Seniors who exercise live an average of five years longer, says a study published in the British Journal of Sports Medicine. Tracking participants aged 68 to 77, the study showed that putting in just 30 minutes of exercise of any intensity – including a gentle exercise like swimming – reduced the likelihood of dying by 40% during the 11-year study. Swimming is an ideal exercise activity for seniors because it does not stress out the joints or bones, yet can provide a fantastic daily cardiovascular workout. If you are aged over 65 and you’d like to give swimming a go, you might find the following tips useful.

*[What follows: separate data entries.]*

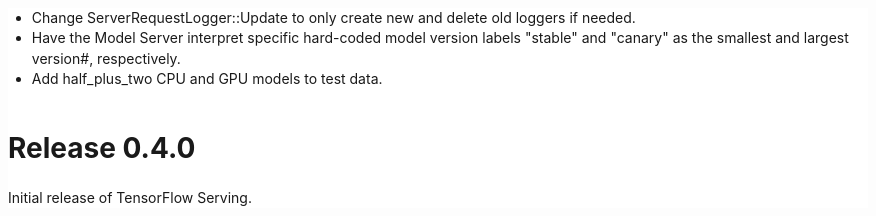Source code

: * Change ServerRequestLogger::Update to only create new and delete old loggers if needed.
* Have the Model Server interpret specific hard-coded model version labels "stable" and "canary" as the smallest and largest version#, respectively.
* Add half_plus_two CPU and GPU models to test data.

# Release 0.4.0

Initial release of TensorFlow Serving.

Getting Your Doctor’s Okay
Whenever seniors start a new exercise regime, it is useful to get their doctor’s approval first. This is especially true if you have heart disease, diabetes, kidney disease, high blood pressure, cancer or arthritis. Usually, if you have no symptoms, you can start exercising gently and slowly work up your intensity. However, a visit to the doctor may be necessary if you have any symptoms that could be related to heart or lung disease, or other chronic illnesses..
Before you go on your swim, make sure you have all the items you need – including a sports swimsuit, non-slip shoes for the pool, a nice soft robe, a towel, and a swimming cap. Don’t forget your goggles either: they will help you see the ends of the pool quickly and if you don’t use them, your eyes can get irritated. Make sure to pack a couple of energy snacks in your sports bag as well if you will be heading for a gym or public pool. Try trail mix or an energy bar to ensure you have the fuel you need for your workout. Finally, make sure to pack an energy drink or water; you will probably feel very thirsty after your workout.
Building Confidence In The Water
If you are new to swimming, build your confidence in the water slowly. Starting out with professional lessons is key so that you ensure you are going at the right pace and performing strokes with the right technique and style. Knowing how to stroke through the water can increase your aerodynamics and speed, but using the right breathing techniques is also vital to boost your endurance and confidence in the water. Find a swim class for adults near you if you want to hone the basics such as kicking, hand position, leg position, and the like. This will stand you in good stead when you are swimming alone and you are using the right form as you complete your set of laps for the day. A good teacher will also be able to show you how to stretch and warm-up before jumping into the pool.
Learning First Aid
Whether you will be swimming alone or doing so in the company of friends and family, knowing poolside first aid (such as how to help someone who is drowning or has had a cramp in the water) can also help you feel more confident. During a first aid course, you can also learn about how to identify people who are drowning – for instance, someone who is crawling along the wall of the pool or clinging to a flotation device may be doing so because they are too exhausted to sustain themselves in the water.
If you are a senior who wishes to take up swimming, few choices of exercise could be better. Swimming is gentle on the joints and can be adapted to your level, making it ideal for beginners and highly fit athletes alike. If you are ready to start, get your doctor’s ‘OK’, buy a few key items, and start swimming and first aid lessons soon. This will ensure you are as confident as you can be every time you visit the pool or gym.